_INSTRUKSI 1_
Salin dengan tepat bagian kutipan tentang beres-beres apartemen, mulai dari "Senin, 30 Maret" dan terus sampai "mengantri minta dibereskan.".
_INSTRUKSI 2_
Teruskan kutipan tentang beres-beres apartemen, dimulai setelah kalimat terakhirnya.

_KUTIPAN_

+===+

Link

Senin, 30 Maret 2015

Saatnya Beres-Beres

Dear Dreamers!

Suasana di luar apartemen masih gelap gulita tatkala tirai tersibak. Saya meregangkan tubuh sejenak, merilekskan otot-otot saya yang masih agak kelelahan setelah perjalanan ke Tsukuba-san. Saya lalu mengambil air wudhu untuk menunaikan shalat subuh.

Pagi itu saya langsung disibukkan dengan barang-barang saya. Koper saya teronggok di sudut kamar dengan kondisi hampir penuh. Beberapa barang-barang yang lebih kecil tersusun di beberapa tas jinjing. Bahan makanan, peralatan makan, dan perabotan rumah tangga lainnya mengantri minta dibereskan.






Hari ini sekitar pukul 10.30 apartemen saya akan diinspeksi oleh petugas Ninomiya House. Mereka perlu memastikan bahwa kondisi apartemen dalam kondisi baik menjelang kepulangan saya. Jika ditemukan kerusakan atau malfungsi pada perabot apartemen, penghuni akan diminta biaya tambahan untuk perbaikan.

+===+

(Data koordinat tata letak)
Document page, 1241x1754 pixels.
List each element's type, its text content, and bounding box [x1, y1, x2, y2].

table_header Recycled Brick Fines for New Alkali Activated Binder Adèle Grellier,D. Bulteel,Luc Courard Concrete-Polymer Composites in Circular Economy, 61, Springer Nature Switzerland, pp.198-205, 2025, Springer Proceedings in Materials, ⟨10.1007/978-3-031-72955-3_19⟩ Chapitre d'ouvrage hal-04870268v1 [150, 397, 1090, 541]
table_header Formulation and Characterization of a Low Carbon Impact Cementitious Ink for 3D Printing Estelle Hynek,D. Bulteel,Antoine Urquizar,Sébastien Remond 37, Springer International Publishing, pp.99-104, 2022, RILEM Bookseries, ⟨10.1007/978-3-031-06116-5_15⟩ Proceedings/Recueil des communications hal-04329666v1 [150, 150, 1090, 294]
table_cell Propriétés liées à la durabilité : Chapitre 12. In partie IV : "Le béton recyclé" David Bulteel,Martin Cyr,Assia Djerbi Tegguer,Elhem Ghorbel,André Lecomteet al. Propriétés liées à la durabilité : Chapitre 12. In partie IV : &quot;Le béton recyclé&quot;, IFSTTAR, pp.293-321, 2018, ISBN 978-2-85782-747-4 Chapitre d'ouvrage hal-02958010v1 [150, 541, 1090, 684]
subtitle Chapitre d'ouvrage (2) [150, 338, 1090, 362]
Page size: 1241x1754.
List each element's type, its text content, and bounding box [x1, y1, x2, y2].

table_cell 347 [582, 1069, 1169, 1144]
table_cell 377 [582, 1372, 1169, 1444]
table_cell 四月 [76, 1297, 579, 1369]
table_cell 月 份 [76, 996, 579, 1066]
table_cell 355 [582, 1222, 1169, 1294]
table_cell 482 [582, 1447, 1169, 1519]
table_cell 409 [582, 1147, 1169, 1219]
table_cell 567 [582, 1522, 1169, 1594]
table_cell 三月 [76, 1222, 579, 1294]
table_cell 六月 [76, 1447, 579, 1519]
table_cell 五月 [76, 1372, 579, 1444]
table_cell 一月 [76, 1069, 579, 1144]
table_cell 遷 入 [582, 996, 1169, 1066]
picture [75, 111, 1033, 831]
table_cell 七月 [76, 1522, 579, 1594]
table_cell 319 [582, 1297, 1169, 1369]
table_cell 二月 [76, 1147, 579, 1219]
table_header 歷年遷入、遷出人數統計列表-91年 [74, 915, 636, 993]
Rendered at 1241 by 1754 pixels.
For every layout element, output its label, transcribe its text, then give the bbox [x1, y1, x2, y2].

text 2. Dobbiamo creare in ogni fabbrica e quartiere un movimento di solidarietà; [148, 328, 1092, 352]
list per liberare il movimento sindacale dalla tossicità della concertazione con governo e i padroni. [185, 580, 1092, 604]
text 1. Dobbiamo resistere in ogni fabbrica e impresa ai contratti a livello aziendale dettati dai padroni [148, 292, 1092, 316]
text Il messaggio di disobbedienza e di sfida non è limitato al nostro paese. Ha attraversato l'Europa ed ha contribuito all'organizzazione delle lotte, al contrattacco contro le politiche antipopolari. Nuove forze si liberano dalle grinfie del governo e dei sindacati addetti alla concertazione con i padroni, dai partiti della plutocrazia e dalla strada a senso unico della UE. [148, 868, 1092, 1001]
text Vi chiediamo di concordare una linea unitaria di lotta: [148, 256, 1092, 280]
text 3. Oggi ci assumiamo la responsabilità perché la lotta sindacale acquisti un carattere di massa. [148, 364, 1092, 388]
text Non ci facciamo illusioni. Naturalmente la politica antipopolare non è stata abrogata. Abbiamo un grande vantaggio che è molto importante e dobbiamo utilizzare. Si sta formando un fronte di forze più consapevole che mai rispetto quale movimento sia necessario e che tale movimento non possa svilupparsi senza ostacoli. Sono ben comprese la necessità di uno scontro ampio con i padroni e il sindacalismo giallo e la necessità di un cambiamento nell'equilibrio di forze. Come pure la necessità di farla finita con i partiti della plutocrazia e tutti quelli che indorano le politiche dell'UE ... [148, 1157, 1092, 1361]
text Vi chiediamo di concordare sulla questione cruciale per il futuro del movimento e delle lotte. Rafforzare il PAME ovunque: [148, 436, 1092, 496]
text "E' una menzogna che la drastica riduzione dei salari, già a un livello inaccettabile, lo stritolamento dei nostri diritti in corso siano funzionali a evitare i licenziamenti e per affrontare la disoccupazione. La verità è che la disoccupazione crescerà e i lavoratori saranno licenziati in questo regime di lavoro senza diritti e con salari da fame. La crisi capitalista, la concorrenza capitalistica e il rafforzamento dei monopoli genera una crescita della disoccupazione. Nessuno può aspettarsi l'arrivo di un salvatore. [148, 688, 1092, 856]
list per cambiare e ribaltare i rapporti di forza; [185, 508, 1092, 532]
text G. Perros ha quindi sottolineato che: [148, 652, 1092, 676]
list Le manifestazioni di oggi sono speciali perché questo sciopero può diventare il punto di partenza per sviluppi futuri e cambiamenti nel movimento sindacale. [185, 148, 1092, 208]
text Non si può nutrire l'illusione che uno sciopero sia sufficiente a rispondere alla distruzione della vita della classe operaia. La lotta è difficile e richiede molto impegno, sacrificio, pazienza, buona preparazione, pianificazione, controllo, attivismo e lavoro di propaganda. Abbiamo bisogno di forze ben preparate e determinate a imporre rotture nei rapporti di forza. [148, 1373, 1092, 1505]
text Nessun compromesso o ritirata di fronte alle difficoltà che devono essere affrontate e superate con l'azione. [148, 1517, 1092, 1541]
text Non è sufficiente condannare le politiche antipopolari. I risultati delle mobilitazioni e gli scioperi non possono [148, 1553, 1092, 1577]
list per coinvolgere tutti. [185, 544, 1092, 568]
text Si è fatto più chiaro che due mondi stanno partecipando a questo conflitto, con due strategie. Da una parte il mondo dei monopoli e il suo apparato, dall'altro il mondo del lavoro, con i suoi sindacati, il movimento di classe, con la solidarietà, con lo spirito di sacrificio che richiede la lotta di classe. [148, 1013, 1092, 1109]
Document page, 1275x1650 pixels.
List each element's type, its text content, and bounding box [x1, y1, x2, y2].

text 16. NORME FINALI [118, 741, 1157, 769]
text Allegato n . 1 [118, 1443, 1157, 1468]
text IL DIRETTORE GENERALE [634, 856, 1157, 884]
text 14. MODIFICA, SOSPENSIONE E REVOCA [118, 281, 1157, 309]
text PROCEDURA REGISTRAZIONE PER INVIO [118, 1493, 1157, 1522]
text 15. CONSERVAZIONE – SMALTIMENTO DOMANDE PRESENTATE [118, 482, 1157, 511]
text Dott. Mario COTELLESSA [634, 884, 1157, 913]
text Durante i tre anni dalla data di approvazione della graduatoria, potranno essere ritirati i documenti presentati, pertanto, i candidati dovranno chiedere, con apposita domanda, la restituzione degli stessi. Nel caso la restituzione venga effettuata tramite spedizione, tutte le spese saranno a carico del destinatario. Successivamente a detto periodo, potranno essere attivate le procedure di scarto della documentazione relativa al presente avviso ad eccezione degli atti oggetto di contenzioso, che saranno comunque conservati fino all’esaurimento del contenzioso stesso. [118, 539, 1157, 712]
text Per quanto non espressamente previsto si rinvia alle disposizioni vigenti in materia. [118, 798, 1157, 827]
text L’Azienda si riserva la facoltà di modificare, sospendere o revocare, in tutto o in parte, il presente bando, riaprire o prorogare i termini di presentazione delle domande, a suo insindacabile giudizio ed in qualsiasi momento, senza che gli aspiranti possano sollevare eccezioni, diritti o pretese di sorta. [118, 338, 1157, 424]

+===+

_JAWABAN LATIHAN 1_
Senin, 30 Maret 2015

Saatnya Beres-Beres

Dear Dreamers!

Suasana di luar apartemen masih gelap gulita tatkala tirai tersibak. Saya meregangkan tubuh sejenak, merilekskan otot-otot saya yang masih agak kelelahan setelah perjalanan ke Tsukuba-san. Saya lalu mengambil air wudhu untuk menunaikan shalat subuh.

Pagi itu saya langsung disibukkan dengan barang-barang saya. Koper saya teronggok di sudut kamar dengan kondisi hampir penuh. Beberapa barang-barang yang lebih kecil tersusun di beberapa tas jinjing. Bahan makanan, peralatan makan, dan perabotan rumah tangga lainnya mengantri minta dibereskan.

_JAWABAN LATIHAN 2_
Sebelumnya, saya telah mendengar pengalaman dari senior-senior yang pernah tinggal di Ninomiya, seperti Pak Alfian, Pak Amel, dan Bu Ira. Menurut mereka sih, pihak Ninomiya tidak akan mengecek apartemen terlalu detil sampai ke debu yang menempel di kaca, hehehe. “Yang penting perabot yang utama seperti disposer machine, pintu geser, yang mahal-mahal pokoknya. Selain itu yang penting rapi sih nggak akan ada masalah.”

Sekitar pukul 10.40, usai beres-beres rumah, membuang sampah, dan sarapan, saya menemui staf di lantai satu untuk memeriksa kamar saya.

I’m sorry. Petugas kami masih melakukan inspeksi ke beberapa ruangan lain, berhubung cukup banyak yang akan check out. Mohon menunggu di kamar Anda,” kata seorang staf.

Saya pun kembali ke lantai tiga untuk mandi dan bersiap ke kantor. Tepat saat saya usai mandi, bel di kamar berbunyi. Saya segera membuka pintu dan mempersilahkan petugas apartemen masuk.

Let me check your room, and you can take your time,” kata petugas ramah.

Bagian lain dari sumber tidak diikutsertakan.